Discipline: | Art history |
Sub Discipline: | Art theft, art crime |
Erin L. Thompson is an American art historian and lawyer. She is a professor in the Department of Art and Music at the John Jay College of Criminal Justice (City University of New York).[1] She studies art crime, including antiquities looting, the deliberate destruction of art, and art produced by detainees at the Guantánamo Bay military detention camp.[2]
Thompson graduated from Barnard College in 2002.[3] She holds a J.D. from Columbia Law School and a Ph.D. in art history from Columbia University.[1] She has written about art theft, repatriation cases, and ISIS destruction of ancient art and archeological sites like Palmyra, Syria. She has given a TEDx talk on "Terrorists and Archeologists: How the Past Belongs to the Present". Thompson also testified as an expert witness in the 5Pointz graffiti art case.[4]
In 2015, Thompson co-curated the exhibit "The Missing: Rebuilding the Past" at the Andrew and Anya Shiva Gallery, John Jay College, which included works by artists and scholars, such as Morehshin Allahyari, who protest ISIS and other forms of destruction of the past through creative protests and reconstructions.[5]
In 2017, Thompson co-curated the exhibit "Ode to the Sea: Art from Guantánamo" at the President’s Gallery, John Jay College, New York. The exhibit included works created at Guantánamo Bay Detention Camp by eight detainees.[6] Due to the response to the exhibit, the Pentagon prohibited any further artwork from leaving Guantánamo.[7] Thompson appeared on The Opposition with Jordan Klepper to defend the exhibit.[8]

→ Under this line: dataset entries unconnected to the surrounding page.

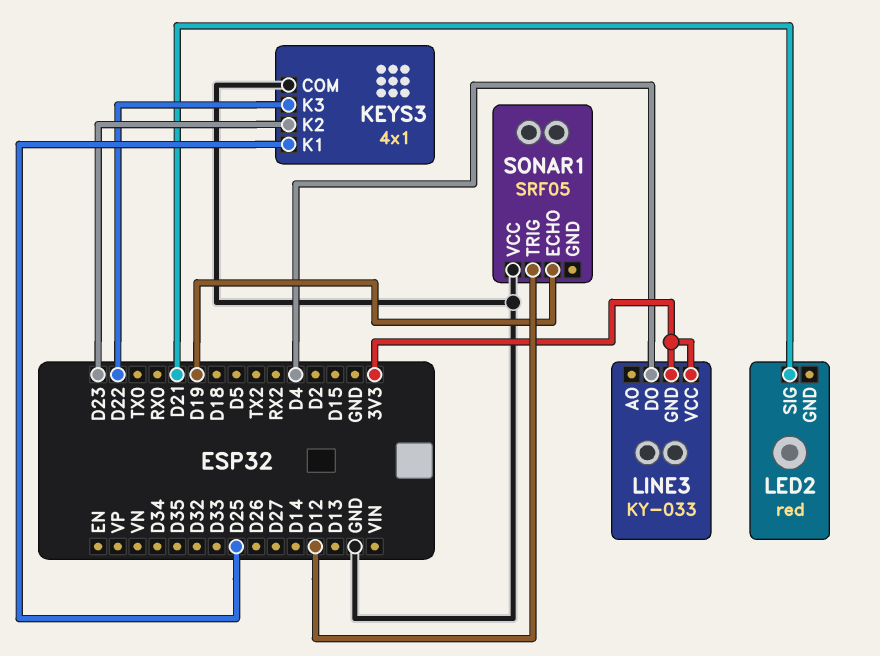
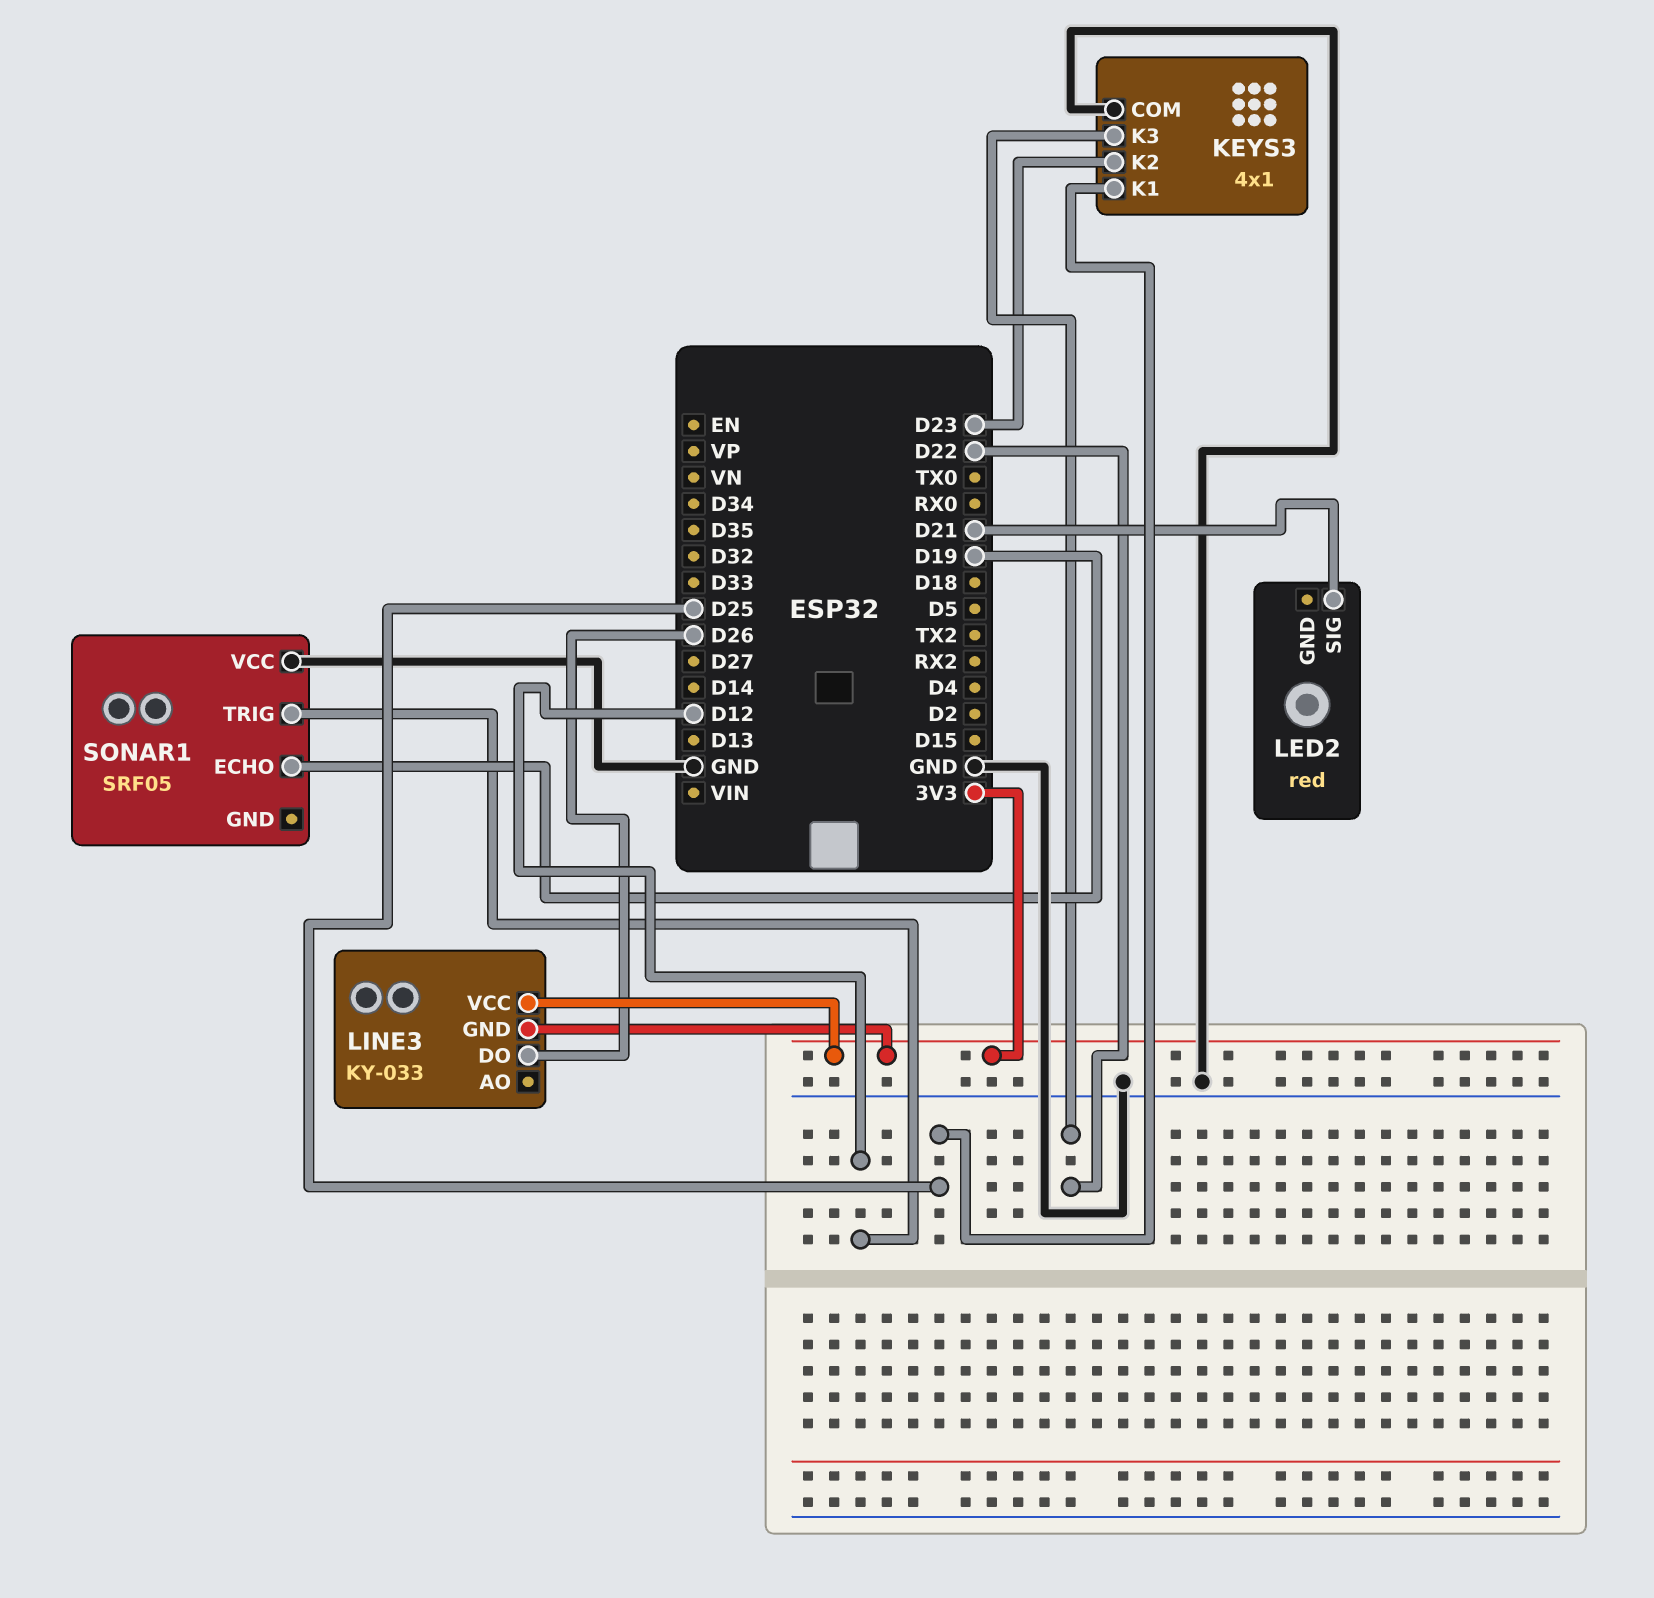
LINE3 pin DO: D4 -> D26

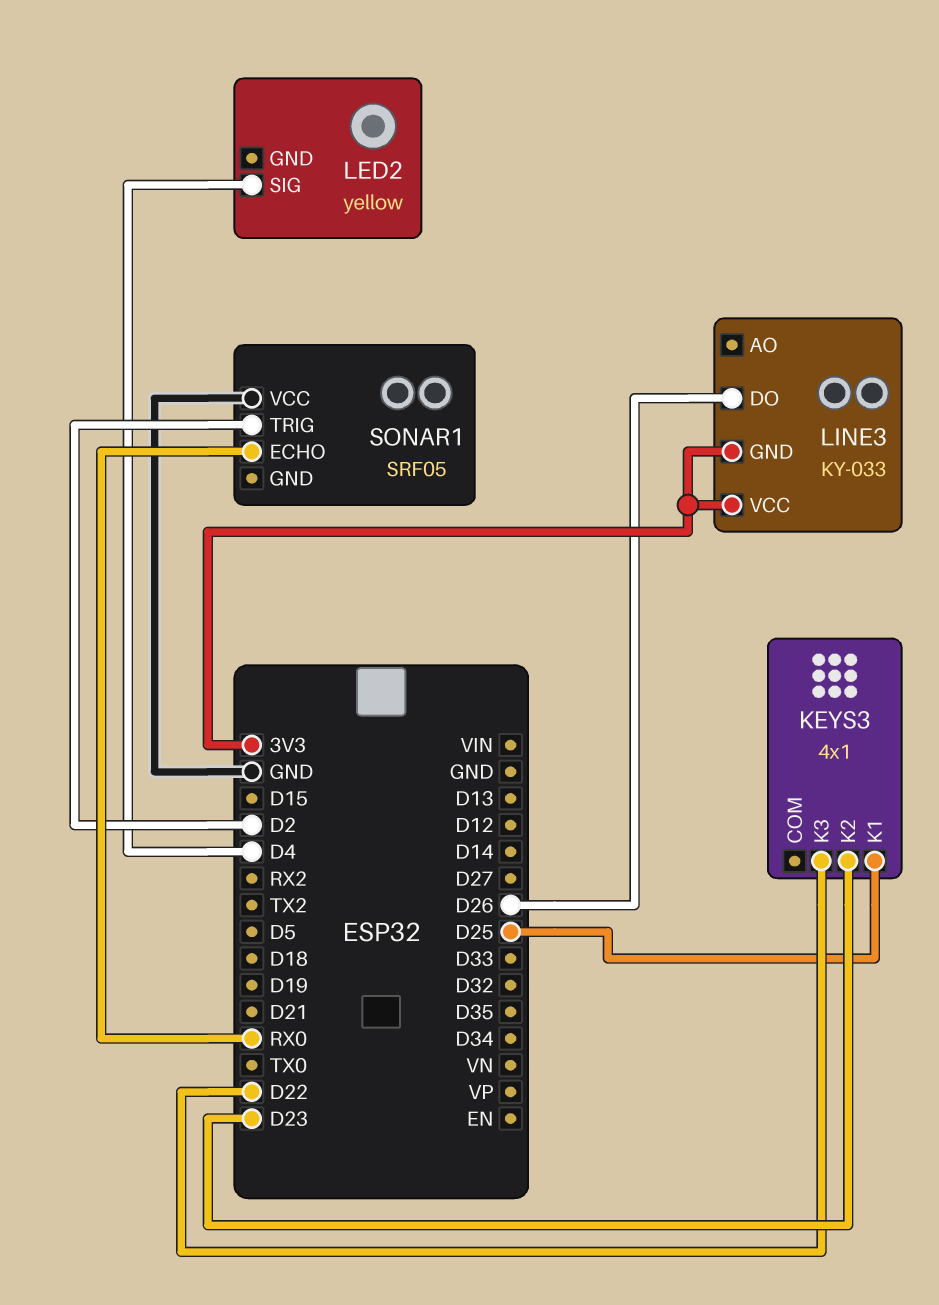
KEYS3 pin COM: GND -> none
LED2: red -> yellow
LED2 pin SIG: D21 -> D4
SONAR1 pin ECHO: D19 -> RX0
SONAR1 pin TRIG: D12 -> D2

In June 2020, during the protests following the murder of George Floyd, Thompson publicly commented on a video showing protesters preparing to tear down a Minneapolis statue of Christopher Columbus, saying that, "I'm a professor who studies the deliberate destruction of cultural heritage and I just have to say... use chain instead of rope and it'll go faster."[9] Fox News commentator Tucker Carlson accused Thompson of encouraging the destruction of public art, acts which she previously described as "damag[ing]... to humanity's shared heritage."[10]